From Kirkus Reviews:
A harrowing compilation of accounts from survivors of Japanese POW camps in the eastern Pacific. The editors, who previously collaborated on Building the Death Railway: The Ordeal of American POWs in Burma (not reviewed), have selected material concerning the trauma of surrender and capture, the physical and psychological conditions suffered by POWs. Some of the oral histories are startling indeed. Desperate for food (it was Japanese policy to provide only daily rice, a spoonful of sugar a week, and virtually nothing else), POWs killed and ate anything they could get their hands on. One prisoner remembers a man riding the back of an enormous monitor lizard, trying desperately to cut its throat as it carried him through the camp. Another recalls throwing water buffaloes over the bridges they were constructing, because the guards would shoot the animals and give the carcasses to the prisoners. For some, though, the war was paradoxically kind. One prisoner at Kanthanaburi in Thailand (close to the infamous River Kwai bridge) remembers: ``That was the land of milk and honey as far as I was concerned.... You could eat all the old fruit you wanted and all the duck eggs you could eat.'' But this is the exception. Most of the stories, in particular those about the Bataan Death March, are horrifying. Resistance and sabotage occurred as well. One man, in symbolic defiance, kept a Marine Corps ring hidden in his rectum for two and a half years. An electrician dropped a live cable into a truck full of Japanese soldiers in metal beds. Others caused minor explosions at the industrial plants where they were forced to work, or sabotaged military vehicles. A grim portrait of brutality, fanaticism, and the cheapness of human life in wartime, etched by people whose voices have been faithfully rendered. -- Copyright ©1994, Kirkus Associates, LP. All rights reserved.

**Information supplied**
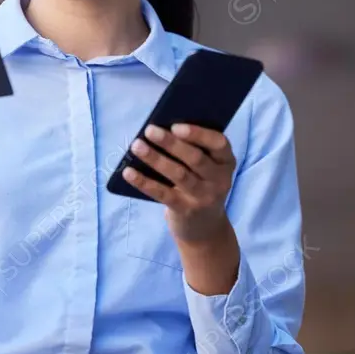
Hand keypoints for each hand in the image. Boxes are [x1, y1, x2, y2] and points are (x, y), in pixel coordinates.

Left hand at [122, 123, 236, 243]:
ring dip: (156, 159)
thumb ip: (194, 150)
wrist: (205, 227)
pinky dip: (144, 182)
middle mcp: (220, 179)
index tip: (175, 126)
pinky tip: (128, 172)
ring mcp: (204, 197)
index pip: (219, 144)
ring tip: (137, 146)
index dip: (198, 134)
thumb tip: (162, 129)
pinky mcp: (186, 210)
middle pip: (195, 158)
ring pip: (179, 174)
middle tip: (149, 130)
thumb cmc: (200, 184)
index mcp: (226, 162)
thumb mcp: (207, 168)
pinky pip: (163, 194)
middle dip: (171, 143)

---

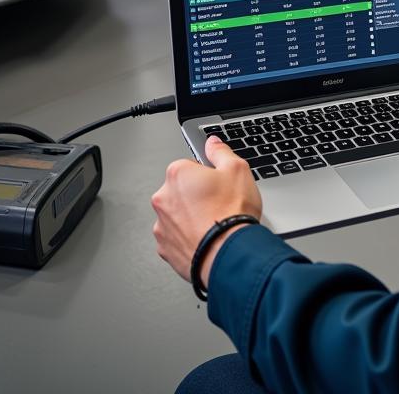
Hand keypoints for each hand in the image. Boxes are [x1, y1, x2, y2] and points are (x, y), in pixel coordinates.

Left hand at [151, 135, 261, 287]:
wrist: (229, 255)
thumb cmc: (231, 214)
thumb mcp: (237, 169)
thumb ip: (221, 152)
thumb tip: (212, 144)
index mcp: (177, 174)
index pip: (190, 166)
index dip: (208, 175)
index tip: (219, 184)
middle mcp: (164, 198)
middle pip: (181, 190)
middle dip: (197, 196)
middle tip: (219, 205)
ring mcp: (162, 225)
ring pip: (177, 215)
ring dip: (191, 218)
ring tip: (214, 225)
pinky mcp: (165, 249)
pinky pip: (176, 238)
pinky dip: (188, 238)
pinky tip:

---

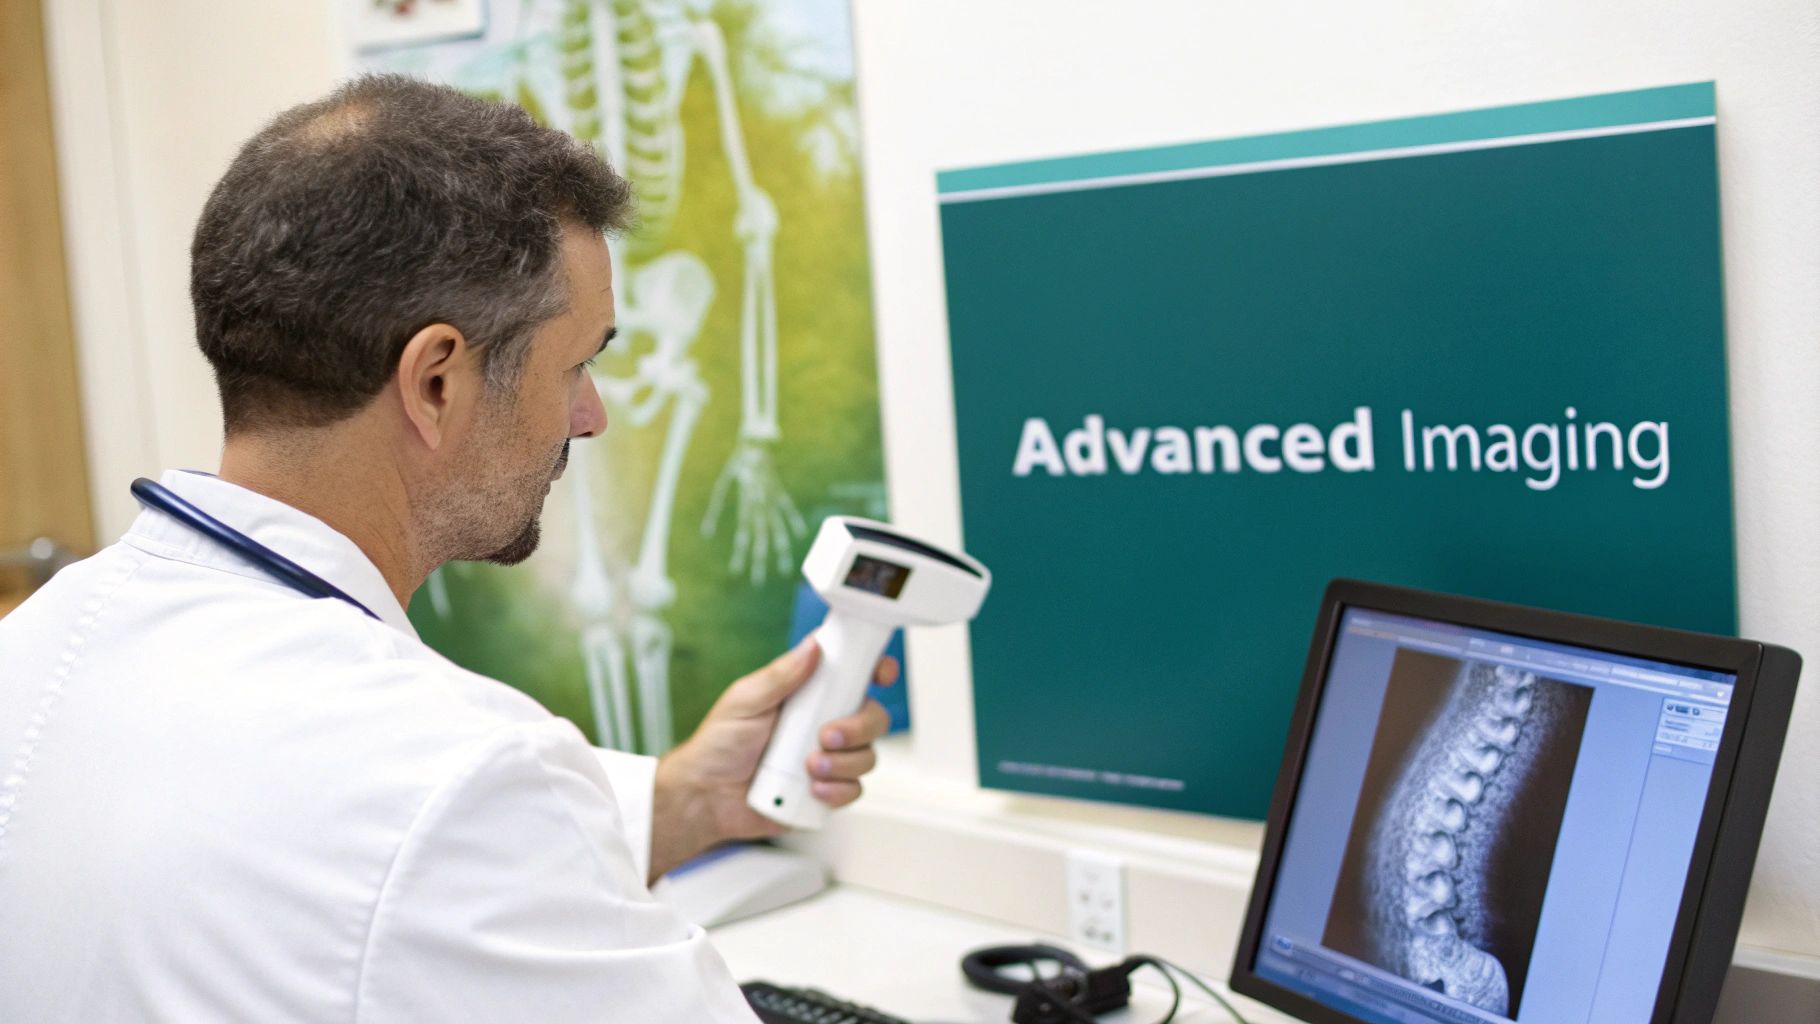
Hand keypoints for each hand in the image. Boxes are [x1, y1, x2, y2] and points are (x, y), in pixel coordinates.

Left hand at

**Instructions to follow**
According to the review, why did prisoners throw water buffaloes over the bridges they were building? Answer in one to three sentences.

**Result of this exercise**
The guards would shoot the animals and give the carcasses to the prisoners. The prisoners were desperate for food because Japanese policy gave them only daily rice, a spoonful of sugar a week, and virtually nothing else.